Its basically a better 840 EVO with excellent reliability (no TLC)
 
so what do you guys think about the newest pro the 850? To me this thing is just like the evo series? Am I wrong?

The NAND structure is totally different than the previous models. The durability gains are massive. It's not just like the 840 Evo.
 
Its probably the best ssd in the market atm, but to me the price makes it not worth it, given that there is the 840evo or crucial mx100 giving lots of performance for a fraction of the price, among others.

We are starting the transition toward m.2 and sata express, personally i think its a waste investing on 850pro, i would suggest to take an EVO and wait for new ssds and the new standards to settle in before committing a good amount on an SSD,

Samsung will be releasing new ssds soon, like the Samsung SM951 in m.2 and 2.5 (im guessing it will be sata express), Samsung: With 3D V-NAND and NVME into the terabyte era
 
It's MLC, yes, but because it's stacked, they get to go back to 40nm instead the 19nm that the EVO used. Each die shrink reduces performance and endurance, so being able to go back to 40nm for a 1TB SSD is huge.

The 850 Pro has a ten year warranty on all four sizes from 128GB to 1TB. Samsung claims to have a 128GB 850 Pro test unit with 8 petabytes of writes that's still going.

──────

# [TASK DETAILS]
Please copy the SSD discussion word for word, beginning at the words "We are starting" and stopping after "SSD is huge.".

──────

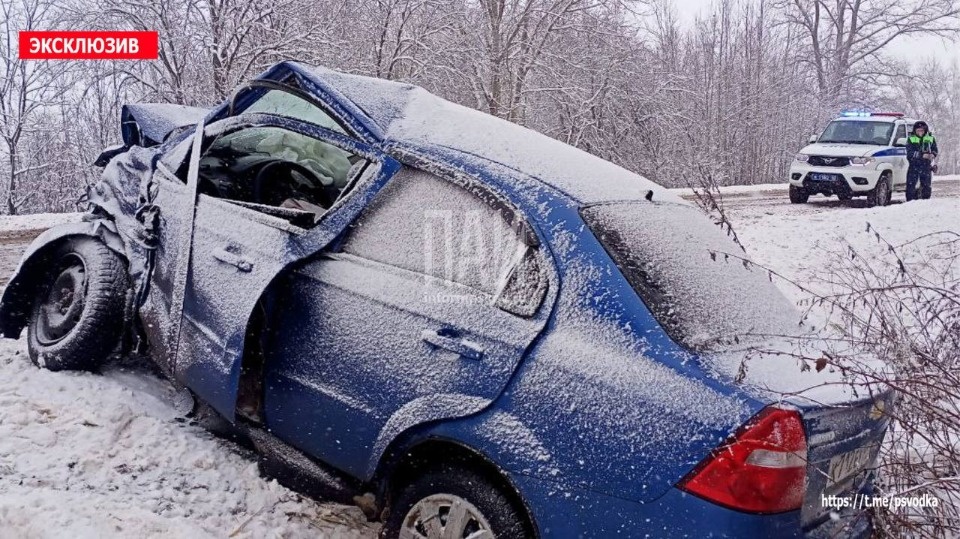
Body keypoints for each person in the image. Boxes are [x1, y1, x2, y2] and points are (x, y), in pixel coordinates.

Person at [905, 121, 938, 201]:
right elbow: (910, 153)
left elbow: (935, 149)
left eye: (922, 130)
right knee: (911, 184)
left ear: (925, 130)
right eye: (918, 130)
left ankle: (925, 200)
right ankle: (910, 201)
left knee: (926, 185)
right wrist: (921, 155)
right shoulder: (911, 139)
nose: (920, 132)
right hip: (914, 165)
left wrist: (932, 154)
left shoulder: (930, 138)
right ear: (915, 130)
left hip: (926, 165)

──────

# [RESULT]
We are starting the transition toward m.2 and sata express, personally i think its a waste investing on 850pro, i would suggest to take an EVO and wait for new ssds and the new standards to settle in before committing a good amount on an SSD,

Samsung will be releasing new ssds soon, like the Samsung SM951 in m.2 and 2.5 (im guessing it will be sata express), Samsung: With 3D V-NAND and NVME into the terabyte era
 
It's MLC, yes, but because it's stacked, they get to go back to 40nm instead the 19nm that the EVO used. Each die shrink reduces performance and endurance, so being able to go back to 40nm for a 1TB SSD is huge.